■ **Passage to read**
271,337,579 $JST tokens are gone.
This is not just talk; it’s a real on-chain burn that actually happened. This time, @DEFI_JUST burned approximately $20.6 million worth of $JST, accounting for about 3% of the total supply.
To start with the conclusion: this wave is a classic example of “active supply contraction.”
Many people talk about deflationary models, but few are actually willing to spend real money to do burns. Because fundamentally, it’s sacrificing short-term liquidity to anchor long-term value.
There are several points worth noting about $JST ’s actions this time:
First, the scale is significant.
Over 270 million tokens—this is not a symbolic move; it’s a real structural change in supply.
Second, the rhythm is beginning to take shape.
If you look at the timeline, $JST ’s burns are not the first; they’re increasingly resembling a “mechanized behavior” rather than a one-time event.
Third, expectations are being reshaped.
Market pricing of an asset essentially depends on two things: demand + supply.
Demand is hard to predict, but supply can be actively managed. Continuous burning essentially keeps a price floor in place.

■ **Entries shown**
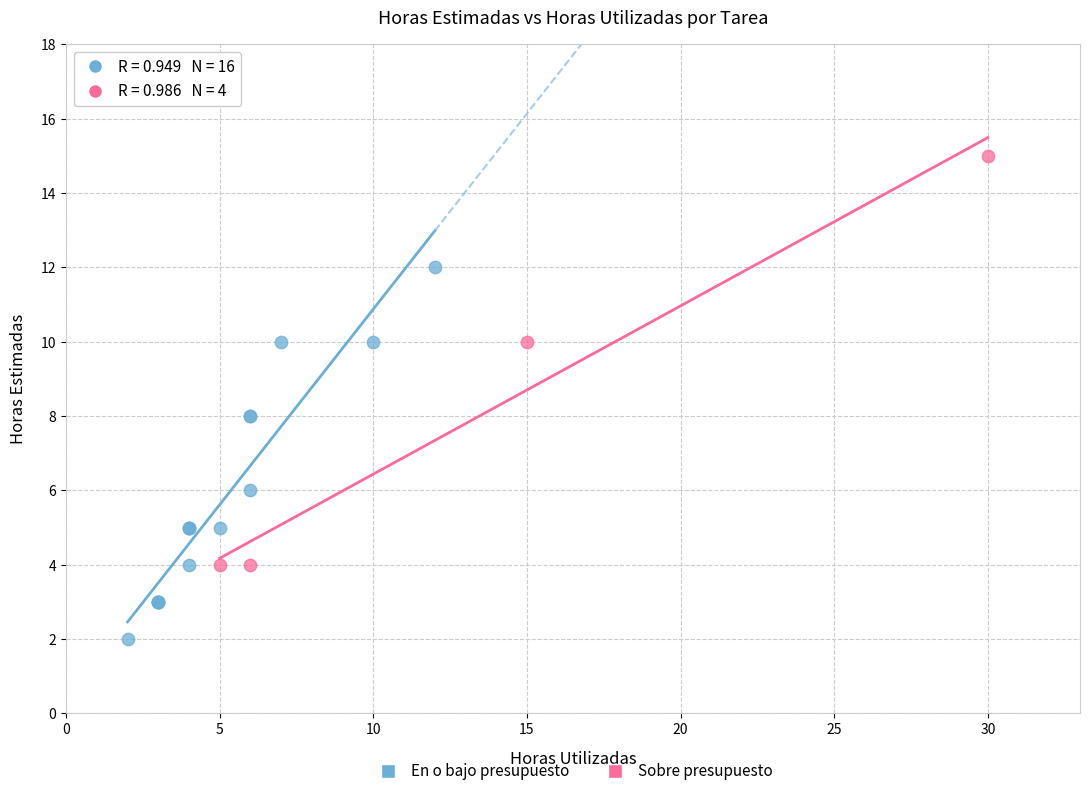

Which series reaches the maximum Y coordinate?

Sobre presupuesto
...
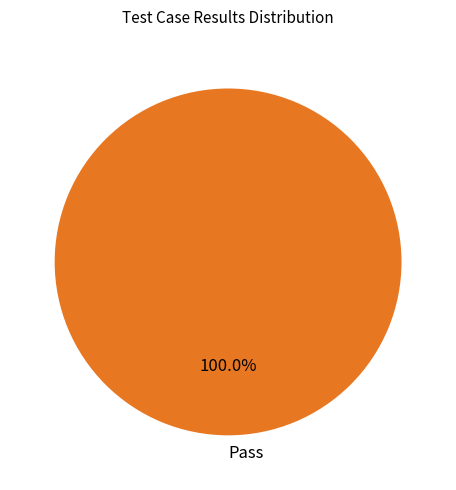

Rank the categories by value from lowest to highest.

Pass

■ **Required action**
Copy the passage on the $JST token burn from "There are several" up to and including "a one-time event.", replacing "rhythm" with "cadence".

■ **Written response**
There are several points worth noting about $JST ’s actions this time:
First, the scale is significant.
Over 270 million tokens—this is not a symbolic move; it’s a real structural change in supply.
Second, the cadence is beginning to take shape.
If you look at the timeline, $JST ’s burns are not the first; they’re increasingly resembling a “mechanized behavior” rather than a one-time event.